While participating in the Preserving Knowledge project, interns should specifically expect to develop knowledge and skills in: interviewing, documenting via writing and film, coded-knowledge, researching local history, creating & growing productive working relationships with people from a different culture, and responding to community identified priorities.
Working with the Water Well Program will entail supporting management and implementation of the program, community consultations for well placement, monitoring and evaluation for existing wells, outreach to schools and health centres, support with technology, etc. No prior knowledge with regards to the well program is necessary. Interns will develop this knowledge on the job. They will learn about how to determine which sites are the best for drilling and will be encouraged to think about the issue of water in light of climate change and growing populations.
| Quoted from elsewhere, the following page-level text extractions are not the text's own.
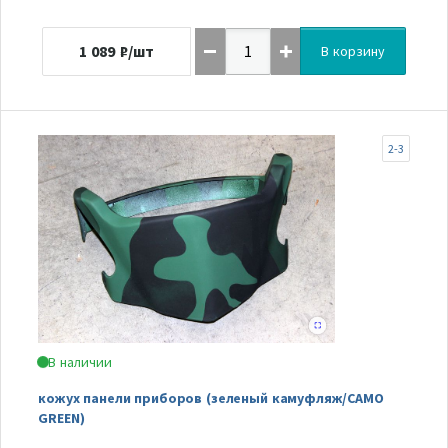
1 089
₽/шт
В корзину
2-3
В наличии
кожух панели приборов (зеленый камуфляж/CAMO
GREEN)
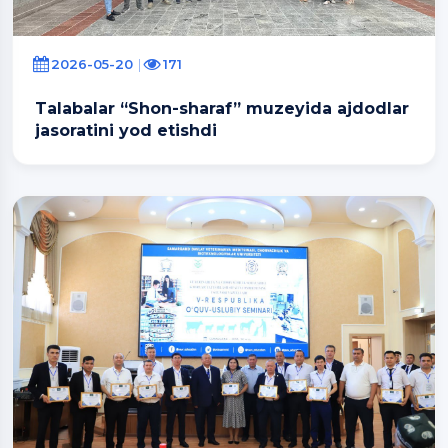
2026-05-20
171
Talabalar “Shon-sharaf” muzeyida ajdodlar
jasoratini yod etishdi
Additionally, schools often get resources donated with good intentions from Canadian organizations, but if there is no training and support, the resources can go unused. For this reason, technology support is an area where interns are needed.
At the beginning of the internship, interns will be required to set goals to support the development of the camp during their time as residents. This may include organizing events for local youth, organizing knowledge exchanges, collaborating with local artists to create murals, collaborating with artisanal workers in the community to create local sourced resources, learning about the local fauna and flora and gardening, and other physical and social ways that will support the continual improvement of the camp as an inspiring, resourceful hub for the community.
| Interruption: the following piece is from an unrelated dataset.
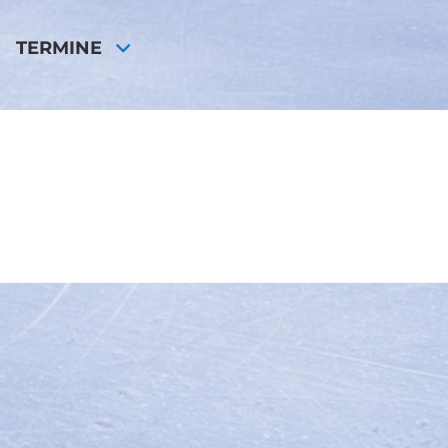
TERMINE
Interns will spent a significant amount of time engaging in cultural exchanges within the community and are encouraged to organize evenings and exchanges of their home, using the centre as a hub.
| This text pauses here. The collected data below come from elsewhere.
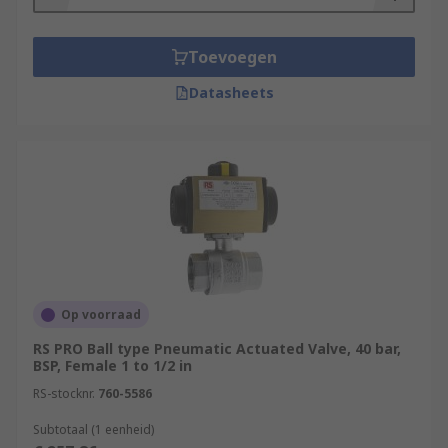
Toevoegen
Datasheets
Op voorraad
RS PRO Ball type Pneumatic Actuated Valve, 40 bar,
BSP, Female 1 to 1/2 in
RS-stocknr.
760-5586
Subtotaal (1 eenheid)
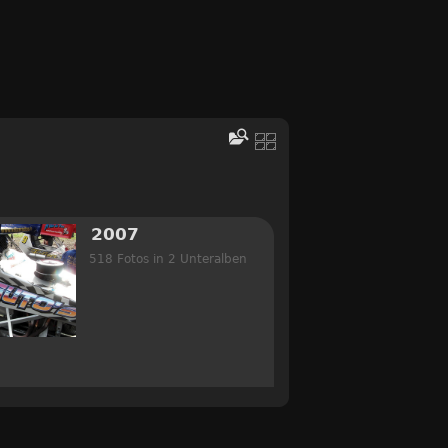
2007
518 Fotos in 2 Unteralben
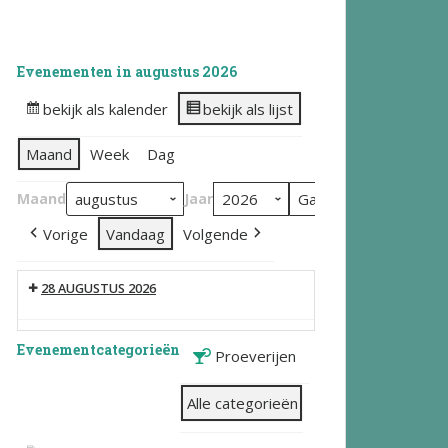
Evenementen in augustus 2026
bekijk als kalender
bekijk als lijst
Maand
Week
Dag
Maand
Jaar
Vorige
Vandaag
Volgende
28 AUGUSTUS 2026
Evenementcategorieën
Proeverijen
Alle categorieën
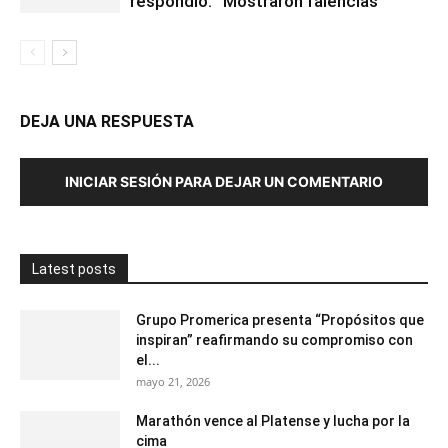
respondió: “Mostraron falencias”
DEJA UNA RESPUESTA
INICIAR SESIÓN PARA DEJAR UN COMENTARIO
Latest posts
Grupo Promerica presenta “Propósitos que
inspiran” reafirmando su compromiso con
el...
mayo 21, 2026
Marathón vence al Platense y lucha por la
cima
Required Skills/Characteristics: The internship team of 4 will need to collectively comprise of the following:
- (Essential) Able to adapt to new and different cultures
- (Essential) Ability to work well with a Team
- Skills in Youth Engagement
- Ability to work with the Public and Promotion
- Comfortable using computers, technology, and social media
- Basic Graphic Design Skills
- Communication Skills
- Experience/Abilities in Event Planning
- Passion around working with youth
- Experience in the Natural Sciences
- Able to provide a Criminal Record Check and Child Abuse Screening
- CPR/First Aid Training an Asset
- (Essential) All interns selected for this placement will need to be flexible, patient, and be able to go with the flow.
- Be independent and proactive
- Patient and mindful of cultural differences
The RVRC has two full time employees on site at all times- the general site manager and the facilities supervisor. There are several schools and one health clinic located close to the centre and the teachers and headmasters at these schools work in partnership with the centre manager and partners on programing. The centre manager, most contract employees and the education partners all speak English. Participants of the IIIYP will stay on-site at the RVRC. This facility provides a safe place to stay and the community partners would have many contacts with organizations throughout the area. After the initial orientation and acclimation to the area, participants would be monitored on a weekly basis both at the facility and via long distance through phone calls or Skype. Internet is available and accessible at the facility and cell phone coverage is good. The camp is located in a rural area. Interns will spend a lot of time walking and in the outdoors.
IIY cohort 1 interns Owen Gould, Roman Levi, Cassidy McKellop and Maisyn Sock pose for a photo with school children in Mosoriot, Kenya.